*** Opening of Supplied data ***

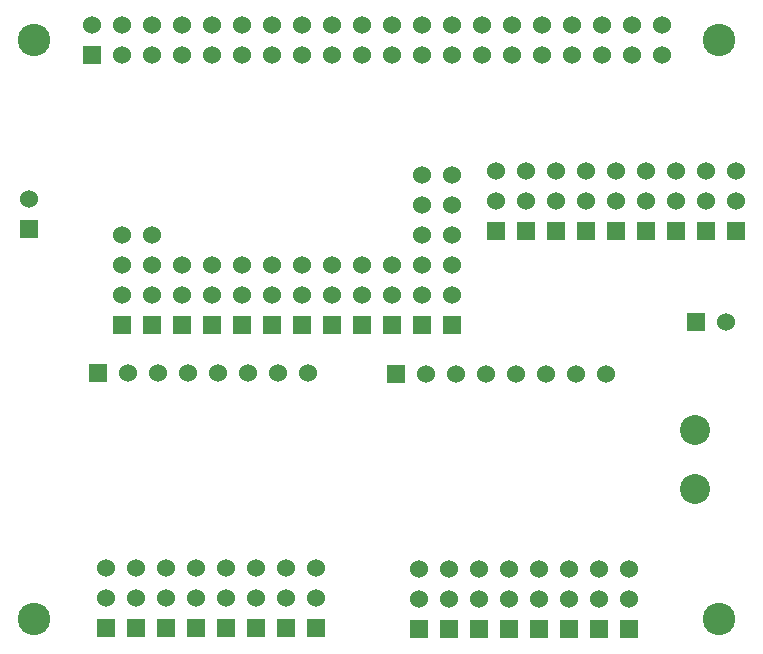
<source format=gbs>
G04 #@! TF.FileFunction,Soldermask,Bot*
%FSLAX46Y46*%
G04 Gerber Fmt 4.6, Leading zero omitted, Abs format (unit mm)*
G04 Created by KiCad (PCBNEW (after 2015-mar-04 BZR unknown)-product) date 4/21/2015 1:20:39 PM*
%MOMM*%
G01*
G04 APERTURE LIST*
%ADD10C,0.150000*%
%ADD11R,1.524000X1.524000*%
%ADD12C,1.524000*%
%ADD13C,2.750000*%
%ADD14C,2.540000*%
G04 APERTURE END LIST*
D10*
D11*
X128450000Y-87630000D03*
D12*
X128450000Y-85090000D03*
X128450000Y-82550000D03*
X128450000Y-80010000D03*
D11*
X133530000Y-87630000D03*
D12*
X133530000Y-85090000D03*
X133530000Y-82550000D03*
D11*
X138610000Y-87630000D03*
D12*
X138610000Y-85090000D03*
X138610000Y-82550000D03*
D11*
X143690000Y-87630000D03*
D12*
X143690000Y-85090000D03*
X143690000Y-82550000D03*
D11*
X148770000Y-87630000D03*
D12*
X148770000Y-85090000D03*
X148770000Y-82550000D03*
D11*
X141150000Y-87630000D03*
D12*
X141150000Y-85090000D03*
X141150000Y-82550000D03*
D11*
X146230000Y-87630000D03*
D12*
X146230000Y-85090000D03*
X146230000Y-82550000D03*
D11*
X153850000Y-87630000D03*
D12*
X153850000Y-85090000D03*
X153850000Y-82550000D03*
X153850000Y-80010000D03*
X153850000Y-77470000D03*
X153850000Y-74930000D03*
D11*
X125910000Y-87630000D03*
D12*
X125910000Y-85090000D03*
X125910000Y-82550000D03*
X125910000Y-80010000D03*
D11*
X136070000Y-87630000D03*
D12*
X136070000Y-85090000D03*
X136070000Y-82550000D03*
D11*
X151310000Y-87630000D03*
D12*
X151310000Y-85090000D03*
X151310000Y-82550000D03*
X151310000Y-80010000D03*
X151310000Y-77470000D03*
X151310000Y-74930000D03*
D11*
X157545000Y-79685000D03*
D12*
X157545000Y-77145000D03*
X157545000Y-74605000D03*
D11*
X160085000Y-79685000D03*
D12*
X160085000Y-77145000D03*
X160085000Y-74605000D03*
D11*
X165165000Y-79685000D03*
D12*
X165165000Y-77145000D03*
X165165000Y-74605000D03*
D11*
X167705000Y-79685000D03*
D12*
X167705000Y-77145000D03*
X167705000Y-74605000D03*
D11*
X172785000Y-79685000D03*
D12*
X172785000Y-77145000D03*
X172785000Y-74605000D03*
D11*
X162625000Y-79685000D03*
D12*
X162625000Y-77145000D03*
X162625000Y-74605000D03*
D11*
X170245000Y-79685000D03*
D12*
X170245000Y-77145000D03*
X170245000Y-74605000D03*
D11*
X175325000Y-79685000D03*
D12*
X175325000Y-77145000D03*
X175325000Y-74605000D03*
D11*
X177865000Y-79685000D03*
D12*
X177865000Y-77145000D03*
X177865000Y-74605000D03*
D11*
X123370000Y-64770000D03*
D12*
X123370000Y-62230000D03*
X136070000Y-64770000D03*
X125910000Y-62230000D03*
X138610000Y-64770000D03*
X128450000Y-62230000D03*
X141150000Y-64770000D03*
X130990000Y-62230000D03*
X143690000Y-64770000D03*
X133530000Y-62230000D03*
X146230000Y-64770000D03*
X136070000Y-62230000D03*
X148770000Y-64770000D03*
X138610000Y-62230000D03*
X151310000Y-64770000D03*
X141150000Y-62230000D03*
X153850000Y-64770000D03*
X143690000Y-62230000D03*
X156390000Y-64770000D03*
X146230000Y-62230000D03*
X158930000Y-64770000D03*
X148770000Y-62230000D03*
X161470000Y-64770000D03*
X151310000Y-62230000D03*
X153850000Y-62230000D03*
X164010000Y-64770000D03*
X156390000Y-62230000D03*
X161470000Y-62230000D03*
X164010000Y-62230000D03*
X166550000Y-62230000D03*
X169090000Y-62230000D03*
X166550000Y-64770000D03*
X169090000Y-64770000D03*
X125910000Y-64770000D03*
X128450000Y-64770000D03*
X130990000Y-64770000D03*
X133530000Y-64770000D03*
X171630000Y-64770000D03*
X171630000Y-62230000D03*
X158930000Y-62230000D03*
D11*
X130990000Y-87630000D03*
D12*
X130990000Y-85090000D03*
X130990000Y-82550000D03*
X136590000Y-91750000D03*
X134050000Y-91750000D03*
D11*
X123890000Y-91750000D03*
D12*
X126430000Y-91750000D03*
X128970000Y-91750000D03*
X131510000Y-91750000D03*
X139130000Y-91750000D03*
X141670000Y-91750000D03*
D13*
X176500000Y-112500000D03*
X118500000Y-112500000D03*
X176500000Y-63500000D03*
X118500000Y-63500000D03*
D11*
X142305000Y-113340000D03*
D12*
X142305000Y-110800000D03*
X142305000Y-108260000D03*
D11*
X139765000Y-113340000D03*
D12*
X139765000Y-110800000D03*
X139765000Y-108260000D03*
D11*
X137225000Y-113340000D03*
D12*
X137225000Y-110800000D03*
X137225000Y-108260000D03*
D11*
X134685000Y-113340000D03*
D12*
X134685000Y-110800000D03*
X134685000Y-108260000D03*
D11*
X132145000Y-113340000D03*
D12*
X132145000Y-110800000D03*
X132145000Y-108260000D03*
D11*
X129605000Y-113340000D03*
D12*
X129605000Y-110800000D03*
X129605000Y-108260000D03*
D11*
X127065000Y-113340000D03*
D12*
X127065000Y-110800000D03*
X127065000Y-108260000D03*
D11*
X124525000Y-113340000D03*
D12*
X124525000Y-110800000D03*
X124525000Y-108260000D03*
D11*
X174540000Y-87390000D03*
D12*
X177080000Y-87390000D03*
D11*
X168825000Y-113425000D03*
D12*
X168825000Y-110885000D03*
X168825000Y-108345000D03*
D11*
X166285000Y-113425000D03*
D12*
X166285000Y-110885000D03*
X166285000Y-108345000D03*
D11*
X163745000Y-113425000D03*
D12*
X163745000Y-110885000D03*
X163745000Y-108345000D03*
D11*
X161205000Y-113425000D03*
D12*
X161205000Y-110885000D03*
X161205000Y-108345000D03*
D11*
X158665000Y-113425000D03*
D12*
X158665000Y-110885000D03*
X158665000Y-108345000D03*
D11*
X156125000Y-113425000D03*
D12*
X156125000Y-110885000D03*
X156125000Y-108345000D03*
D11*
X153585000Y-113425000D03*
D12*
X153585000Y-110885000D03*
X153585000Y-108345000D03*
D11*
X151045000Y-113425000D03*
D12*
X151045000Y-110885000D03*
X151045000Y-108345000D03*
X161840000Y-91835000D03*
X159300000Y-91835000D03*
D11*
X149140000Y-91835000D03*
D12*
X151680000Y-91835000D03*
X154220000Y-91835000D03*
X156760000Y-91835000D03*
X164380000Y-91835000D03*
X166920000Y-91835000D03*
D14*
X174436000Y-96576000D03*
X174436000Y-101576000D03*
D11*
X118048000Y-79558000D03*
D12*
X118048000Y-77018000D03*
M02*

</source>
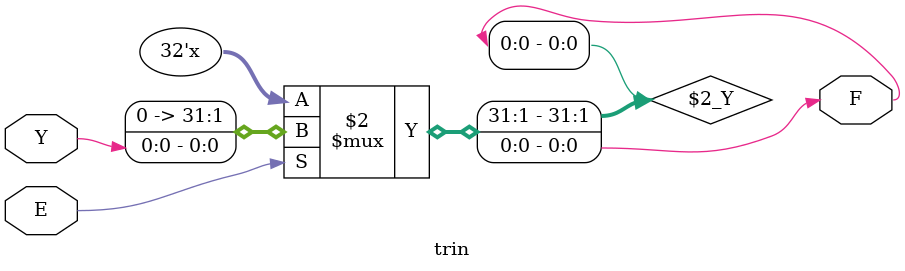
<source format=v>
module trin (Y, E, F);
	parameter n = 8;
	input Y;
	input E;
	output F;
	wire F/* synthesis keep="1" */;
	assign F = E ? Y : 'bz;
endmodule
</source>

*** Close of Supplied data ***

What you are asked to do: Provide the number of lines above containing "source" and nothing else.

Your solution: 4